[Saved entries]

====

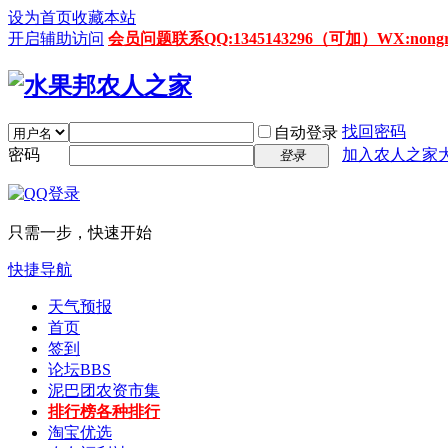
设为首页
收藏本站
开启辅助访问
会员问题联系QQ:1345143296（可加）WX:nongrenz
找回密码
自动登录
密码
加入农人之家
登录
只需一步，快速开始
快捷导航
天气预报
首页
签到
论坛
BBS
泥巴团农资市集
排行榜
各种排行
淘宝优选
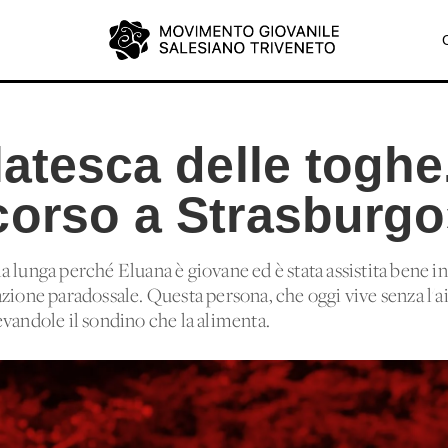
latesca delle toghe
corso a Strasburgo
 lunga perché Eluana è giovane ed è stata assistita bene in 
zione paradossale. Questa persona, che oggi vive senza l'ai
evandole il sondino che la alimenta.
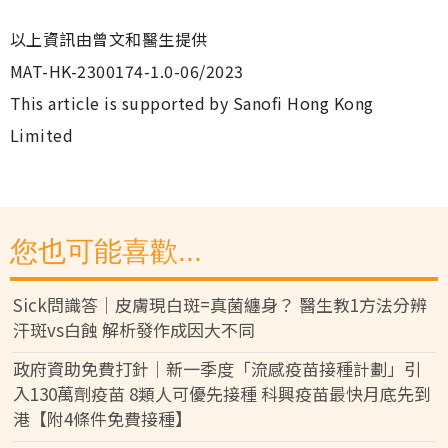
以上資訊由曾文和醫生提供
MAT-HK-2300174-1.0-06/2023
This article is supported by Sanofi Hong Kong
Limited
您也可能喜歡...
Sick問識答｜皮膚現白斑=真菌纏身？ 醫生教1方法分辨
汗斑vs白蝕 解析發作成因大不同
政府資助免費打針｜新一季度「流感疫苗接種計劃」引
入130萬劑疫苗 8類人可優先接種 科興疫苗最快月底先到
港【附4條件免費接種】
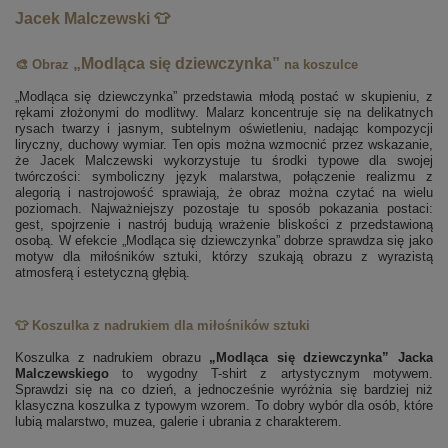
Jacek Malczewski 👕
„Modląca się dziewczynka”
🎨 Obraz
na koszulce
„Modląca się dziewczynka” przedstawia młodą postać w skupieniu, z
rękami złożonymi do modlitwy. Malarz koncentruje się na delikatnych
rysach twarzy i jasnym, subtelnym oświetleniu, nadając kompozycji
liryczny, duchowy wymiar. Ten opis można wzmocnić przez wskazanie,
że Jacek Malczewski wykorzystuje tu środki typowe dla swojej
twórczości: symboliczny język malarstwa, połączenie realizmu z
alegorią i nastrojowość sprawiają, że obraz można czytać na wielu
poziomach. Najważniejszy pozostaje tu sposób pokazania postaci:
gest, spojrzenie i nastrój budują wrażenie bliskości z przedstawioną
osobą. W efekcie „Modląca się dziewczynka” dobrze sprawdza się jako
motyw dla miłośników sztuki, którzy szukają obrazu z wyrazistą
atmosferą i estetyczną głębią.
👕 Koszulka z nadrukiem dla miłośników sztuki
Koszulka z nadrukiem obrazu
„Modląca się dziewczynka” Jacka
Malczewskiego
to wygodny T-shirt z artystycznym motywem.
Sprawdzi się na co dzień, a jednocześnie wyróżnia się bardziej niż
klasyczna koszulka z typowym wzorem. To dobry wybór dla osób, które
lubią malarstwo, muzea, galerie i ubrania z charakterem.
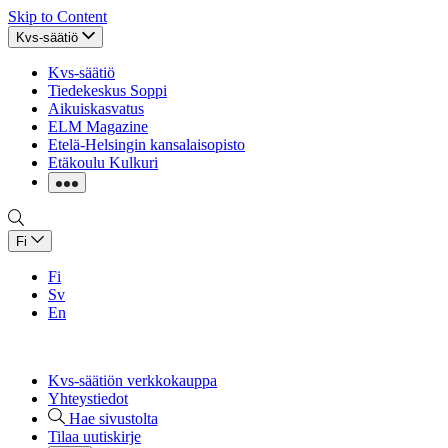
Skip to Content
Kvs-säätiö
Kvs-säätiö
Tiedekeskus Soppi
Aikuiskasvatus
ELM Magazine
Etelä-Helsingin kansalaisopisto
Etäkoulu Kulkuri
Fi
Fi
Sv
En
Kvs-säätiön verkkokauppa
Yhteystiedot
Hae sivustolta
Tilaa uutiskirje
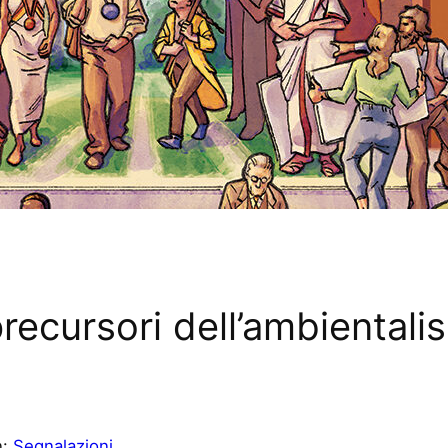
 precursori dell’ambienta
n:
Segnalazioni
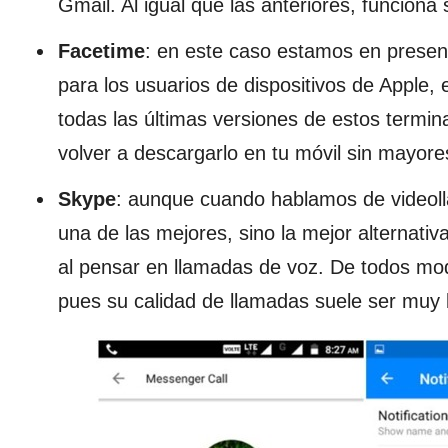
Gmail. Al igual que las anteriores, funciona
Facetime
: en este caso estamos en presen
para los usuarios de dispositivos de Apple, 
todas las últimas versiones de estos termi
volver a descargarlo en tu móvil sin mayore
Skype
: aunque cuando hablamos de videol
una de las mejores, sino la mejor alternativ
al pensar en llamadas de voz. De todos m
pues su calidad de llamadas suele ser muy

====

◆ What needs to be done: Your reply should consist of one number: how many lines in the entries contain the string "obrazu".

◆ Written answer: 2